Using such pipelines is beneficial also in the C++ programming environment. Advantages of a pipeline based solution include:

  1. Stand alone transformations are easier to design, test and reason about because of decoupling.
  2. It's trivial to run independent transformations parallel and thus leverage multiple execution agent.
  3. Because of separation, race conditions and deadlocks are less likely to happen.
  4. By fine tuning scheduling parameters it's possible to achieve desirable throughput/latency balance.

This library implements all of the abstractions and operations of the N3534 proposal except the parallel() function. The parallel() function is yet missing but soon to be implemented. The next step is to provide a coroutine/fiber based execution scheme to improve on the classic thread-based scheduling.

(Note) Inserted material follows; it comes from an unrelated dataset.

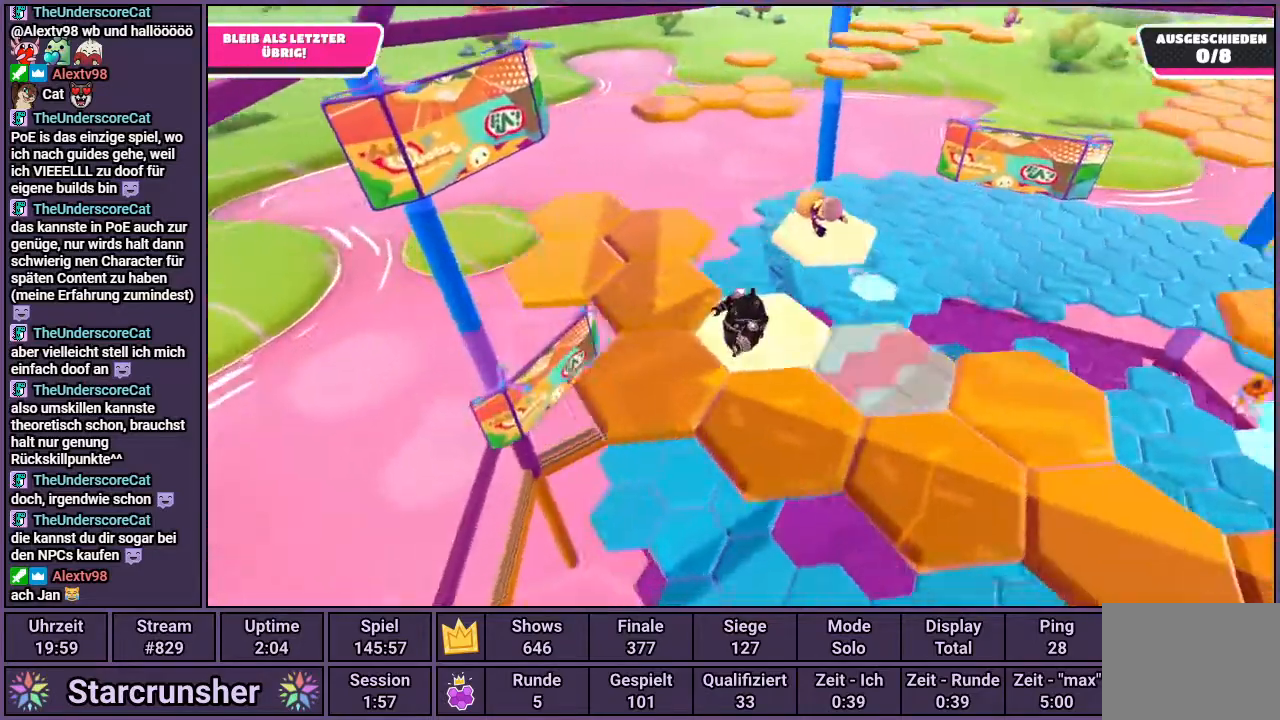
{"dt_ms": 500, "buttons": [], "left_stick": "right", "right_stick": "center", "events": [[67, "left_stick", "down-right"], [250, "left_stick", "right"]]}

There is a reference implementation of the original proposal. The Boost.Pipeline is different in some ways. The most important points are:

  1. Boost.Pipeline is C++11 only, because it makes the code cleaner and easier to understand. Probably when the library is stable, C++11 will be a default, at least for new projects, if it's not already.
  2. Thanks to C++11 features, Boost.Pipeline supports a wide variety of transformations: function pointers, functors, function objects, lambdas and bind expressions. The reference implementation does not seem to accept the last three. [1]
  3. Boost.Pipeline takes advantage of value semantics wherever it's possible and avoids use of dynamic memory. E.g: Connecting two segments results in a new segment type, the type of a plan encodes all the contained segments. The reference implementation, on the other hand, uses dynamic memory and type erasure excessively.


[1] Because of broken tests, it's hard to tell.